## Records to use
= = =

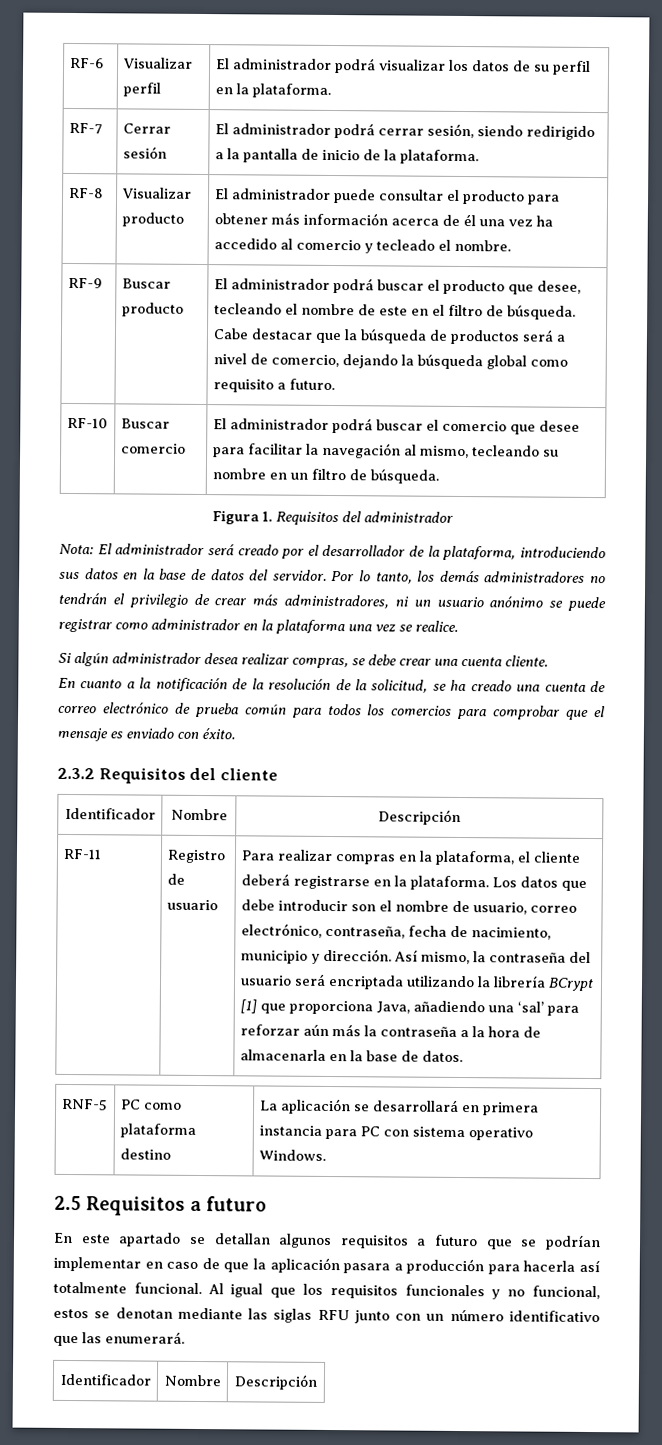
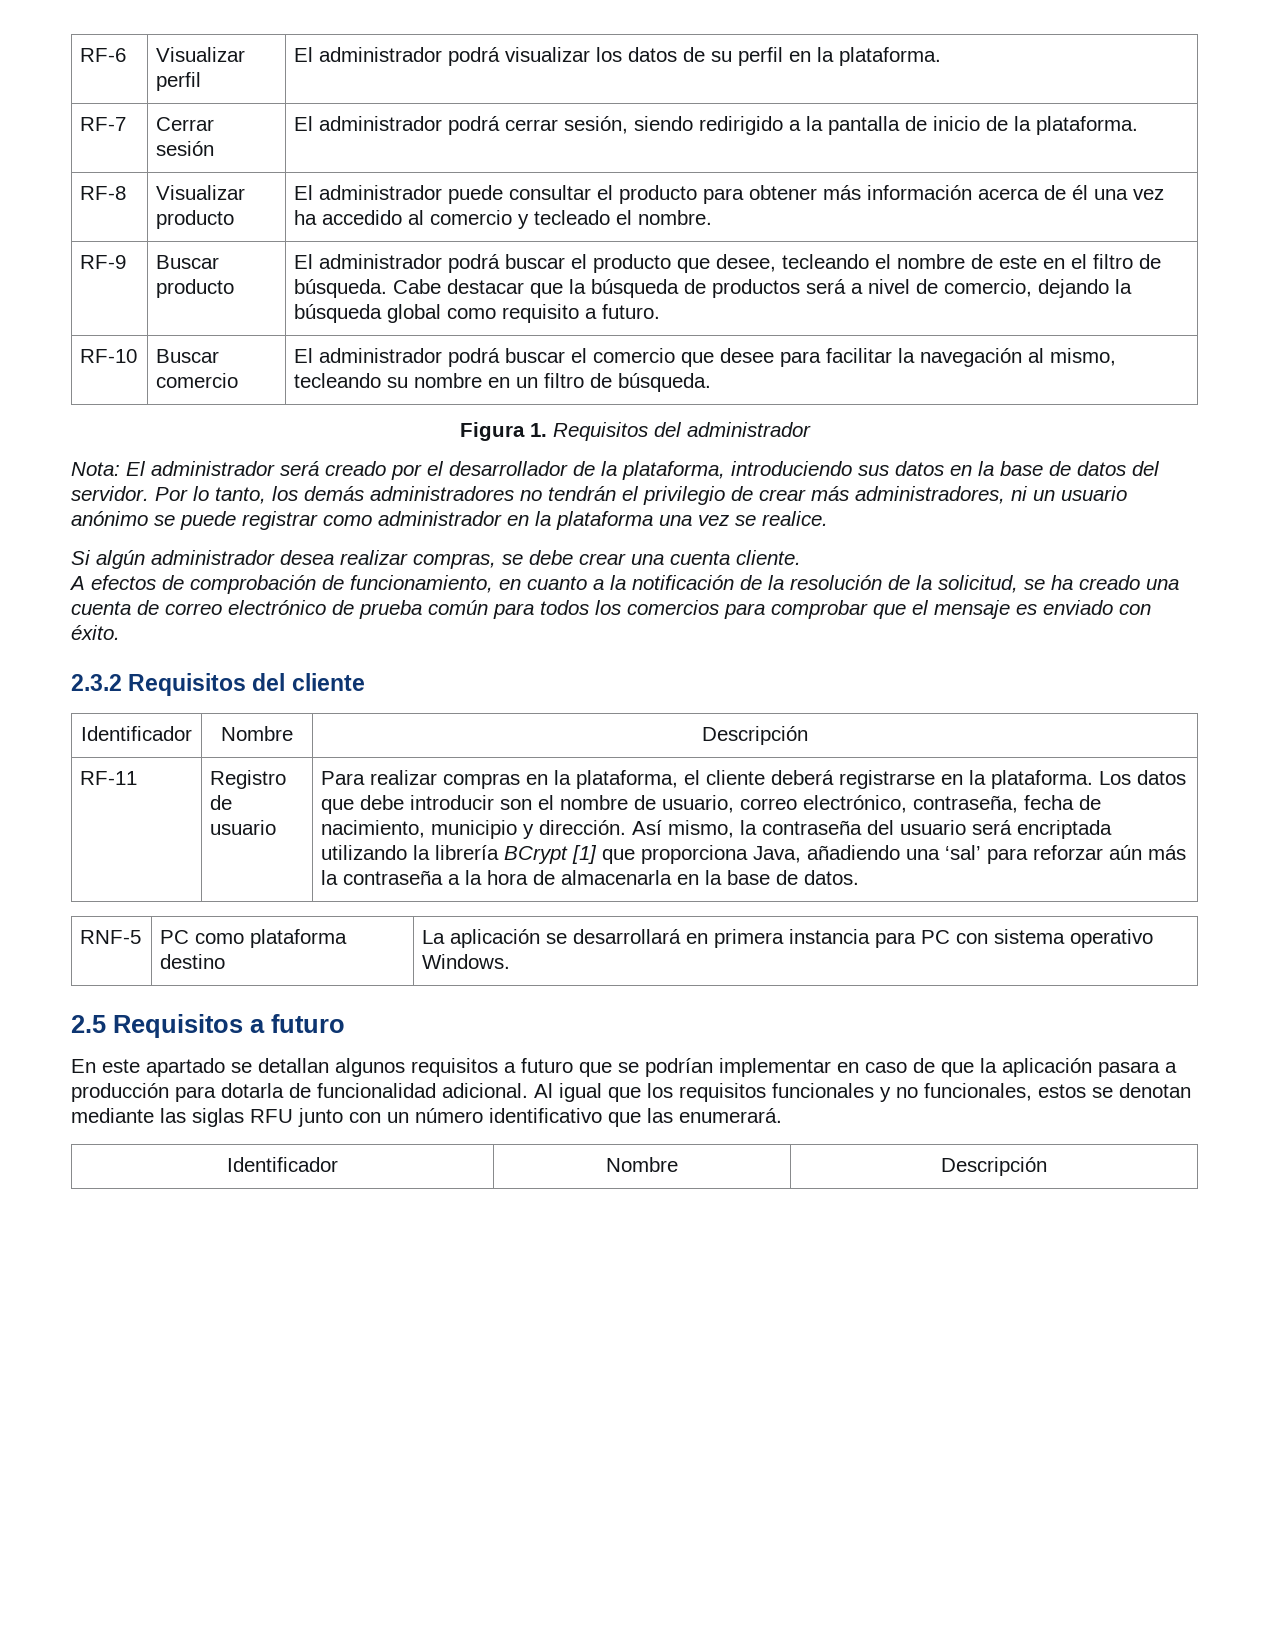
[58,677,76,689] En -> [69,575,521,594] A efectos de comprobación de funcionamiento, en
[523,1259,600,1273] [53,1281,202,1295] hacerla así totalmente funcional. -> [221,1083,528,1098] dotarla de funcionalidad adicional.
[532,1285,601,1300] funcional, -> [924,1083,1032,1101] funcionales,

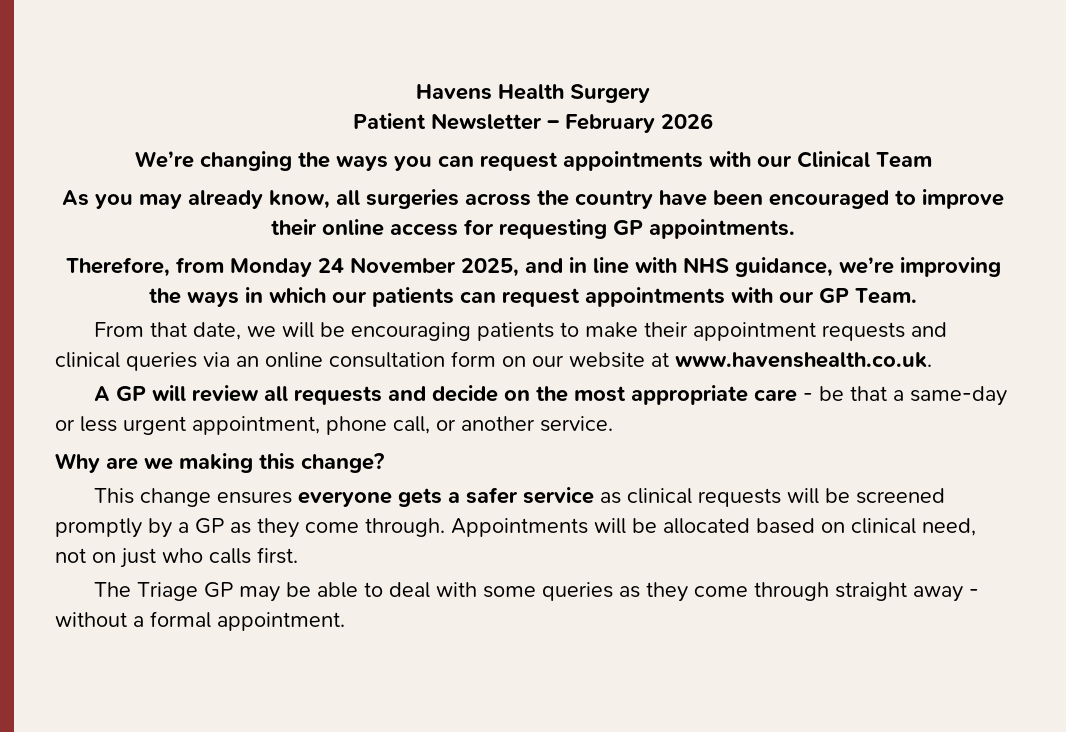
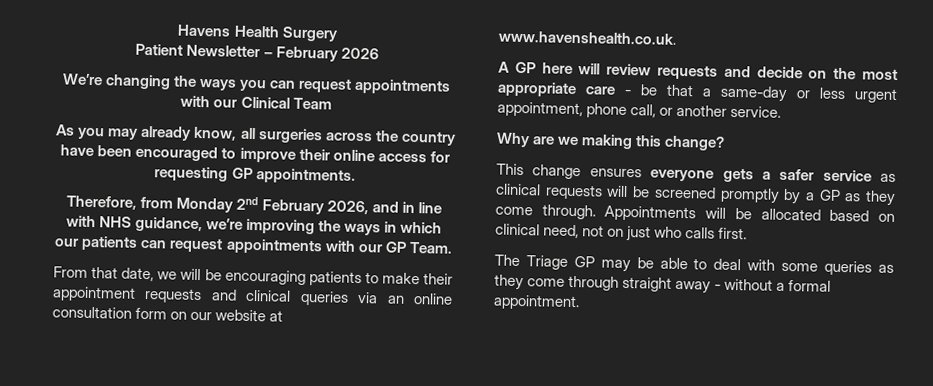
[317,257,519,277] 24 November 2025, -> [236,196,369,215] 2nd February 2026,
(147, 393) none -> [541,62,573,74] here
[264,386,289,401] all -> (652, 69) none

= = =

## Goal of the exercise
Restate word for word the lines from the one holding "[317,257,519,277] 24 November" through the last line of the listing, omitting every earlier line.

## Exercise solution
[317,257,519,277] 24 November 2025, -> [236,196,369,215] 2nd February 2026,
(147, 393) none -> [541,62,573,74] here
[264,386,289,401] all -> (652, 69) none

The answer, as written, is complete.